Extrinsic motivators like status and money tend to be back-end loaded, they tend to be delayed. And so, as Robert Kaplan points out, we need short-term rewards. 

Let’s say you are the kind of person who thinks all you really want is money. In other words, what is the single, motivating factor in your career? To make a lot of money, you answer.

Robert Kaplan is not one to argue with you. However, in the video below, Kaplan says that you need to make sure that whatever job you pick provides you with enough intrinsic motivators in order to enjoy your job long enough to reach your goal.

What’s the Big Idea?

Kaplan, a professor at Harvard Business School and the author of What You’re Really Meant to Do: A Roadmap for Reaching Your Unique Potential, explains the difference between intrinsic and extrinsic motivations. Money is extrinsic, and measurable. You can count how much money someone has. You can also observe what someone’s title is, or what their status is. But visible accomplishments like the accumulation of wealth take time. 

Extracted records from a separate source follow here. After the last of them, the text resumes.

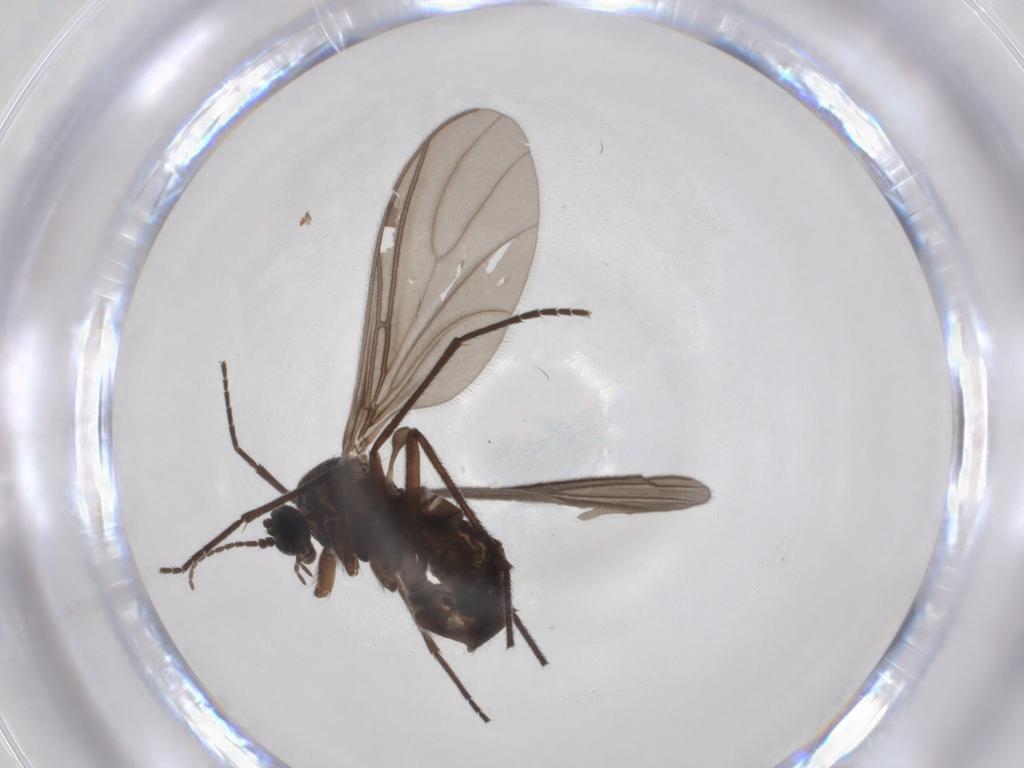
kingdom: Animalia
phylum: Arthropoda
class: Insecta
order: Diptera
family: Sciaridae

As Kaplan explains in the video below, extrinsic motivators “tend to be back-end loaded, they tend to be delayed.” And so, as Kaplan points out, we need short-term rewards. 

Intrinsic motivators, on the other hand, are things like the amount of interest you take in your work, the belief you have in your mission, and the satisfaction you can derive from your work, which may even be enjoyed along with your peers. We need these types of pay-offs as well, Kaplan says, if we hope to “do something at a sustainable level of success for a long period of time.”

And Kaplan says most people need to work on their intrinsic motivations. After all, these are much harder to measure and the only person who knows whether you are actually feeling fulfilled at what you do, is you.